During this time, and through Ted’s referral, I was also invited to Focus on The Family’s Youth Summit in 1999 for Entertainment leaders where I was able to share clips from my film. My presentation opened the door for me to appear on the 700 Club, as well as to two articles in Citizen magazine—one being a cover story on Harry Potter that went worldwide and resulted in two TV debates on MSNBC concerning the harmful effects of this series on young people.
Lastly, Ted’s friendship and mentorship led me to develop a Media Discernment course. Through Ted’s encouragement, as well as my recent Centurion training program through Chuck Colson’s ministry, the Lord has used me to educate thousands of students, teachers, adults, and youth leaders on media discernment over the last 13 years—through classes, seminars, films, and local and national op-ed pieces.
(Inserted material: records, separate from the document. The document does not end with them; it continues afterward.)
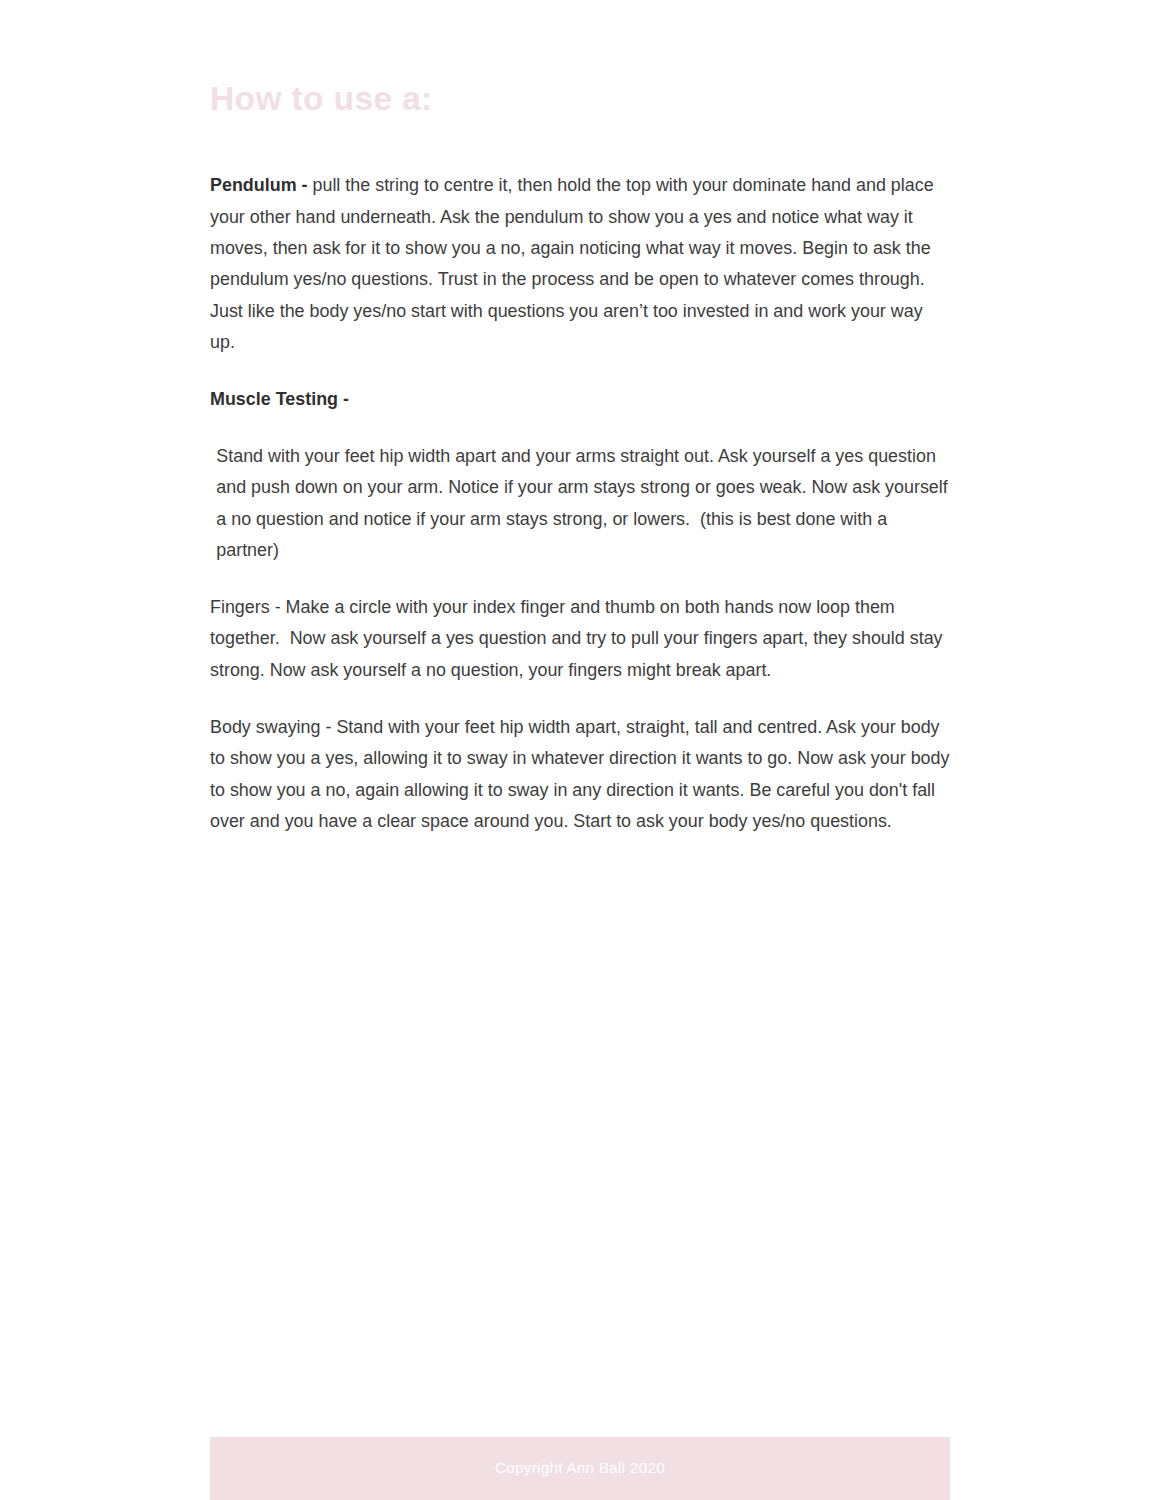How to use a:
Pendulum - pull the string to centre it, then hold the top with your dominate hand and place your other hand underneath. Ask the pendulum to show you a yes and notice what way it moves, then ask for it to show you a no, again noticing what way it moves. Begin to ask the pendulum yes/no questions. Trust in the process and be open to whatever comes through. Just like the body yes/no start with questions you aren’t too invested in and work your way up.
Muscle Testing -
Stand with your feet hip width apart and your arms straight out. Ask yourself a yes question and push down on your arm. Notice if your arm stays strong or goes weak. Now ask yourself a no question and notice if your arm stays strong, or lowers. (this is best done with a partner)
Fingers - Make a circle with your index finger and thumb on both hands now loop them together. Now ask yourself a yes question and try to pull your fingers apart, they should stay strong. Now ask yourself a no question, your fingers might break apart.
Body swaying - Stand with your feet hip width apart, straight, tall and centred. Ask your body to show you a yes, allowing it to sway in whatever direction it wants to go. Now ask your body to show you a no, again allowing it to sway in any direction it wants. Be careful you don't fall over and you have a clear space around you. Start to ask your body yes/no questions.
Copyright Ann Ball 2020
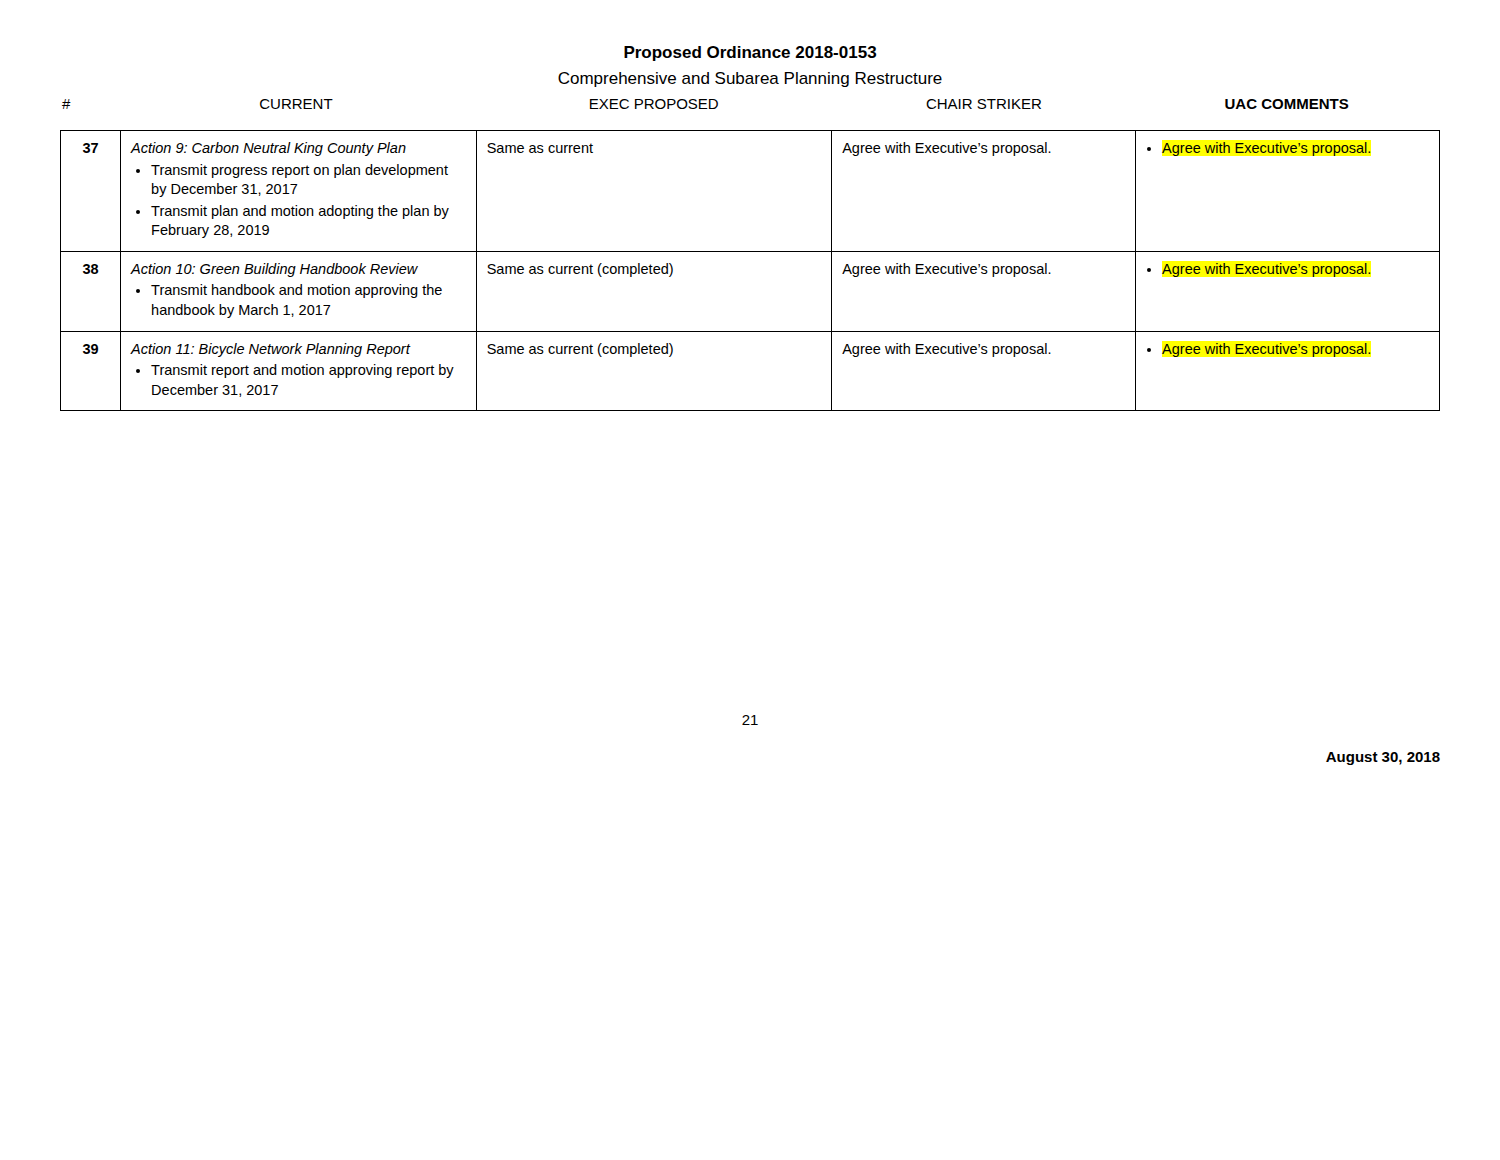Proposed Ordinance 2018-0153
Comprehensive and Subarea Planning Restructure
#
CURRENT
EXEC PROPOSED
CHAIR STRIKER
UAC COMMENTS
| 37 | Action 9: Carbon Neutral King County Plan Transmit progress report on plan development by December 31, 2017 Transmit plan and motion adopting the plan by February 28, 2019 | Same as current | Agree with Executive’s proposal. | Agree with Executive’s proposal. |
| 38 | Action 10: Green Building Handbook Review Transmit handbook and motion approving the handbook by March 1, 2017 | Same as current (completed) | Agree with Executive’s proposal. | Agree with Executive’s proposal. |
| 39 | Action 11: Bicycle Network Planning Report Transmit report and motion approving report by December 31, 2017 | Same as current (completed) | Agree with Executive’s proposal. | Agree with Executive’s proposal. |
21
August 30, 2018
For the past two years, I have taught a class at Fourth Presbyterian Church in Bethesda, MD, entitled “Hollywood Meets The Apostles Creed.” This fall, I will be teaching this course to our first graduating 8th grade class at Fourth Presbyterian School in Potomac, MD. My goal is to prepare them with the biblical worldview and media discernment they need to navigate high school and prayerfully engage their generation for Jesus Christ.
As Proverbs 27:17, states, “As iron sharpens iron, so one person sharpens another.” I praise God for Ted and his ministry, and the way God has used Him to sharpen my life and use my gifts for God’s glory. I pray that He will continue to multiply Ted’s work, as we equip youth and adults in the vital areas of faith, virtue, and knowledge.